Le conseguenze sulla salute - Le implicazioni nutrizionali di questa alterazione sono evidenti poiché si ha la distruzione di acidi grassi insaturi essenziali. Ma ve ne sono altre altrettanto gravi:
- l'ossidazione si svolge a carico di sostanze aventi azione di vitamine come i caroteni, la vitamina A, i tocoferoli (vitamina E), distruggendole;
- i prodotti risultanti dall'ossidazione dei grassi reagiscono con le proteine diminuendone il valore nutritivo e la digeribilità.
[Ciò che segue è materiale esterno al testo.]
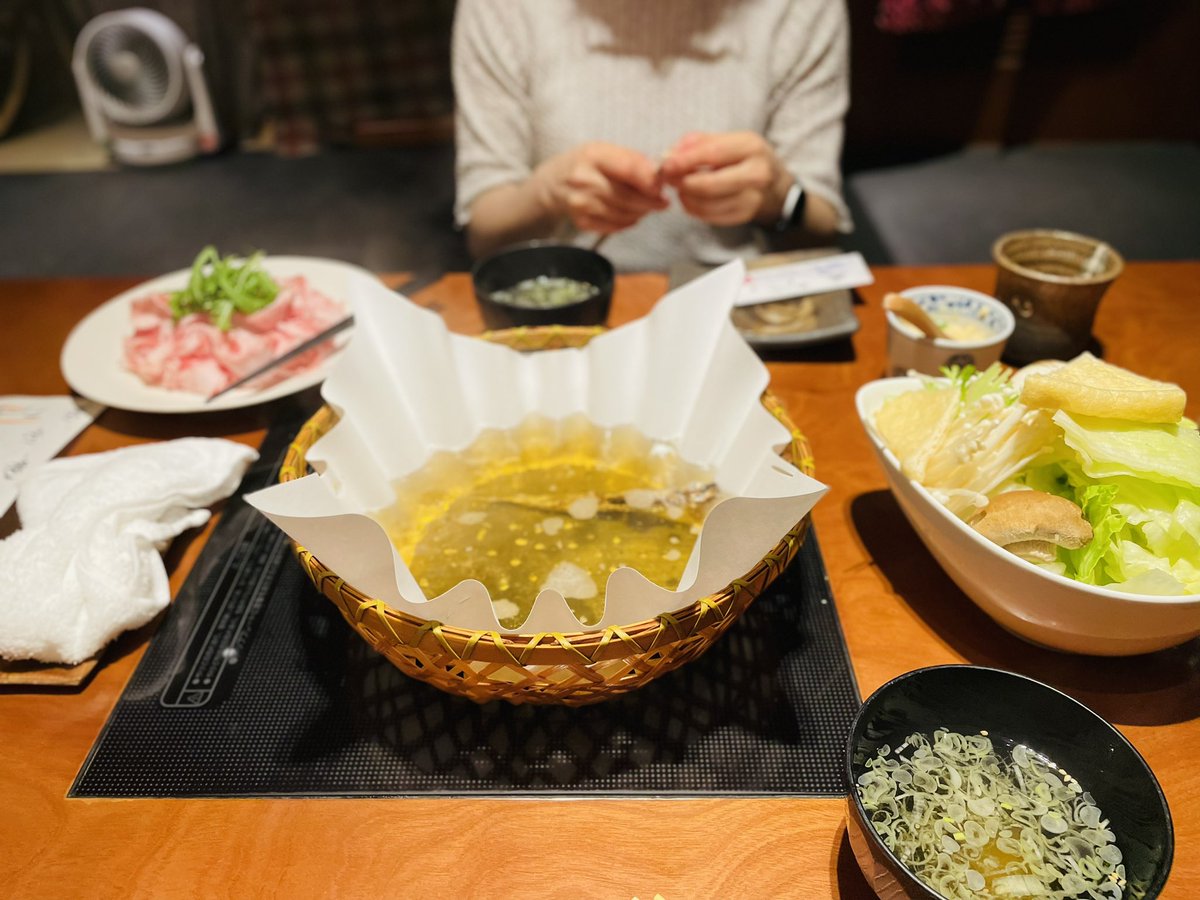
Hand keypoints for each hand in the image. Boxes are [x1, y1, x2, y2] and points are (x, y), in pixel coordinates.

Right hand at [532, 142, 667, 234]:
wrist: (554, 181)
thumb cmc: (588, 164)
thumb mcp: (606, 151)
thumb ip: (633, 161)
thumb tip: (660, 177)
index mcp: (593, 156)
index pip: (628, 169)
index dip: (649, 181)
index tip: (663, 188)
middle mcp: (584, 179)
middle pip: (627, 197)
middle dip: (650, 202)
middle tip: (663, 202)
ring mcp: (580, 203)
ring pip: (622, 214)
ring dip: (640, 213)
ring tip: (647, 207)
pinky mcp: (581, 221)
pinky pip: (613, 226)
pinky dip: (627, 222)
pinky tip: (630, 215)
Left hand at [660, 131, 792, 226]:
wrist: (774, 185)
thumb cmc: (743, 158)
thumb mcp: (727, 140)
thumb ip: (697, 143)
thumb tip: (670, 155)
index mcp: (751, 147)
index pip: (713, 153)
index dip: (686, 160)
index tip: (665, 164)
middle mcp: (757, 174)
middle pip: (710, 185)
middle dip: (683, 183)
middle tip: (668, 178)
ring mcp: (752, 199)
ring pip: (707, 204)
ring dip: (685, 197)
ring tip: (680, 187)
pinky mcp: (743, 216)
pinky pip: (709, 217)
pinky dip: (693, 208)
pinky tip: (691, 198)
Inoltre, come si è detto, ben poco si sa sulle conseguenze che i composti formatisi durante il riscaldamento dei grassi hanno sull'organismo umano. Sembra certo comunque che la loro ingestione provochi una inibizione prolungata del flusso e della concentrazione degli acidi biliari e una riduzione della velocità di svuotamento gastrico; in altre parole, un più lento processo digestivo. In topi alimentati con grassi trattati al calore si è riscontrato un minor incremento di peso fino ad arrivare a danni più gravi come lesioni intestinali, epatiche, renali e comparsa di tumori. La causa di questi inconvenienti può essere ricercata nella presenza di sostanze irritanti e tossiche che, oltre ad agire direttamente, possono portare alla distruzione di vitamine liposolubili del grasso (A, D, K, E), influenzare negativamente l'attività lipasica, attraverso l'inibizione dell'enzima, e l'attività della flora batterica intestinale.
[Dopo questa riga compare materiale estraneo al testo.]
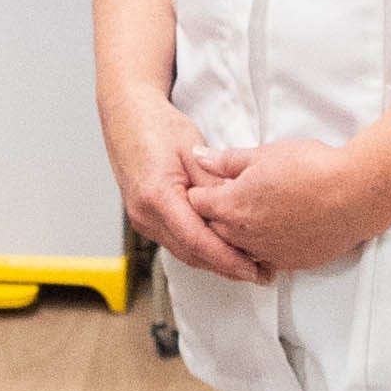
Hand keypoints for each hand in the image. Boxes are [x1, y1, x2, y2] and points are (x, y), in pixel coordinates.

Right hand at [105, 99, 269, 284]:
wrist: (127, 116)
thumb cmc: (157, 126)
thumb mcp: (194, 151)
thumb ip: (216, 186)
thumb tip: (242, 213)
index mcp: (156, 196)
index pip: (197, 240)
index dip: (228, 259)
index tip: (254, 270)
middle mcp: (145, 214)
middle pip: (191, 253)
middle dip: (227, 267)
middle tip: (262, 274)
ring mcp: (142, 220)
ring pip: (184, 252)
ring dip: (215, 262)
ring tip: (249, 267)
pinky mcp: (146, 219)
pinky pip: (177, 242)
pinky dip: (201, 250)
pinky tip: (223, 251)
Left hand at [189, 135, 390, 275]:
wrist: (354, 195)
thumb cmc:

Gli olii più indicati per la frittura - Tra gii olii che per la loro fluidità sono più indicati per la frittura, troviamo l'olio d'oliva vergine a cui seguono l'olio di arachide e di germe di mais. Nell'olio d'oliva vergine si trovano i tocoferoli che in parte proteggono gli acidi grassi dall'ossidazione. La resistenza dell'olio alla frittura dipende anche dalla natura dell'alimento che viene cucinato: le patate, per esempio, concorrono minimamente ad alterare un olio durante la frittura, mentre pesci grassi, come le sardine, ne facilitano la degradazione per via dell'elevato contenuto di acidi grassi insaturi presente nei pesci.
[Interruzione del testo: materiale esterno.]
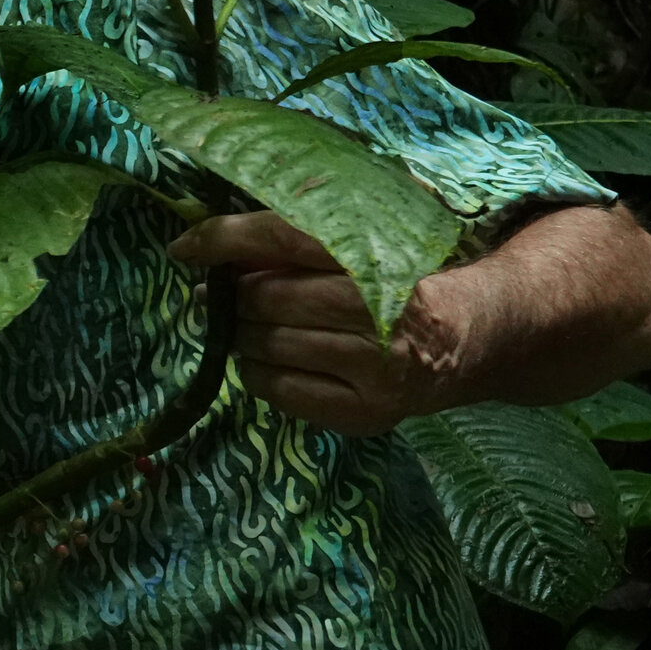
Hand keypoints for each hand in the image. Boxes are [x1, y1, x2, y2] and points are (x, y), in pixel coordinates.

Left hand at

Alcuni consigli utili - Tra gli accorgimenti consigliati per minimizzare i rìschi derivanti da un cattivo uso dei grassi in cottura ricordiamo:
- utilizzare per la frittura olii a basso contenuto di acidi grassi insaturi (olio di oliva vergine, olio di arachide, olio di mais). Fra i grassi solidi preferire lo strutto e il lardo, se ben tollerati;
- evitare l'eccessivo riscaldamento della sostanza grassa durante la frittura. Un criterio empirico, ma sufficientemente valido, prevede che si eviti di far "fumare" l'olio;
- non utilizzare per più volte lo stesso grasso di frittura: il riscaldamento ripetuto lo altera assai più che non un solo riscaldamento, anche abbastanza prolungato. Una volta formatesi le prime molecole di composti, da cui si originano poi sostanze potenzialmente tossiche, queste trasformazioni avvengono abbastanza rapidamente anche a basse temperature. Né vale il criterio di "rabboccare" il grasso con altro prodotto fresco perché anche questa nuova porzione va incontro alle stesse alterazioni.